Ainsi l’impression qui naît du spectacle de nos flottes ne saurait désarmer la sévérité des jugemens que l’on peut porter sur leur mécanisme. Cependant, en ceci encore, il faut se défendre de l’exagération, et ne pas pousser les choses à l’extrême, comme l’a fait un organe accrédité du gouvernement. Les imperfections du matériel naval ne sont pas irréparables, et chaque jour elles tendent à disparaître. Déjà, grace à l’élan donné par le dernier ministère, et à la dotation généreuse qui l’a suivi, de grandes améliorations ont été réalisées dans divers services. Les magasins sont dégarnis sans doute, mais pas autant qu’on affecte de le dire, et s’il y a insuffisance pour l’armement de quarante vaisseaux et de cinquante frégates, fixé par l’ordonnance de 1837, il y a excédant sur les besoins de l’effectif actuel. N’outrons rien, ni notre faiblesse, ni notre force. Quant au personnel, il est évident que son instruction pour les manœuvres d’escadre ne date que de ces trois dernières années ; mais il serait puéril d’y voir un motif réel d’infériorité, et rapprocher cette situation de celle d’Aboukir et de Trafalgar est une injustice gratuite. Vingt-sept années de paix ont mis, sous le rapport de la grande tactique, toutes les marines sur le même niveau. À l’étranger, comme en France, les équipages ont été renouvelés à diverses reprises, et si la tradition survit encore dans les règlemens, elle n’existe plus dans les hommes. Les cadres de l’amirauté anglaise comptent sans doute des vétérans nombreux ; mais, à vingt-sept ans d’intervalle, un pareil avantage se transforme presque toujours en inconvénient[1]. Il n’y a donc pas lieu de s’alarmer aussi haut de ce que nos officiers de marine n’ont pas fait la guerre comme Nelson. Les Nelson sont rares de tous les temps, et après un quart de siècle de paix ils sont impossibles.
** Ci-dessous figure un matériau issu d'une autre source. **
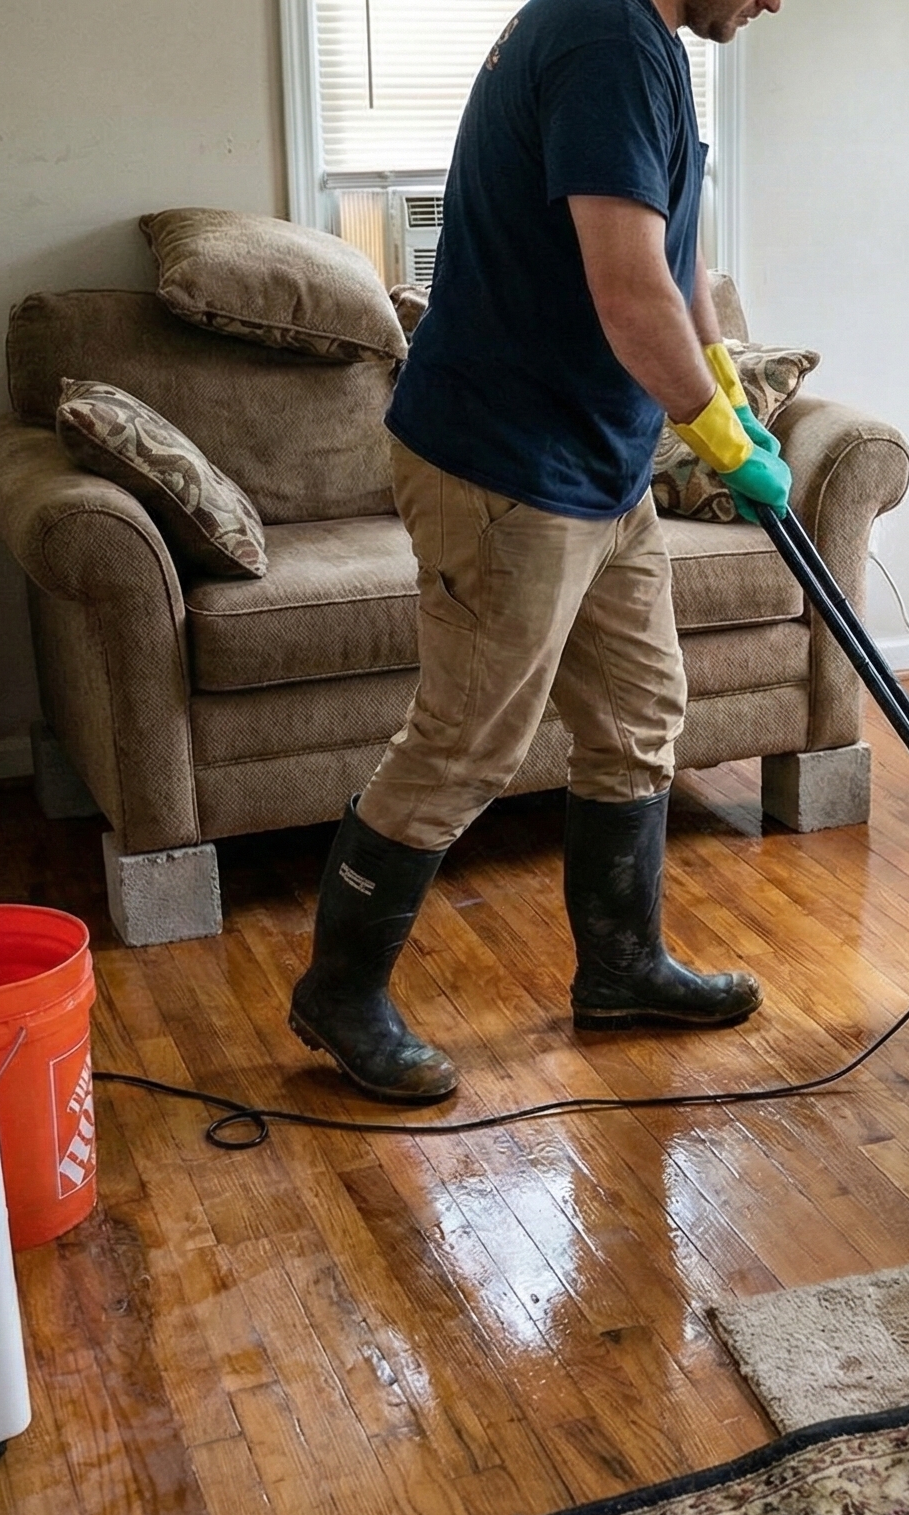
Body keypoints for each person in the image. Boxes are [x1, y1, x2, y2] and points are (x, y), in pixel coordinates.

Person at [289, 0, 791, 1103]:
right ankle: (339, 993)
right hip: (504, 464)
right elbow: (627, 290)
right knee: (466, 744)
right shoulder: (605, 38)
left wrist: (729, 389)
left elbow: (674, 255)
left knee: (638, 714)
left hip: (600, 461)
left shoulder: (650, 43)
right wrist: (714, 441)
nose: (774, 3)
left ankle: (620, 969)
Loin de nous la pensée d’exciter l’orgueil national, et de le pousser vers des entreprises téméraires. L’Angleterre a des ressources navales

  1. Les journaux anglais le sentent eux-mêmes. L’un d’eux disait dernièrement « Our list of admirals is better calculated to make the country tremble than the ennemy. » (Notre liste d’amiraux est de nature à faire trembler le pays plutôt que l’ennemi.) — Sur 159 amiraux, il n’y en a que 12 en activité ; 10 ont plus de 80 ans, 48 plus de 70.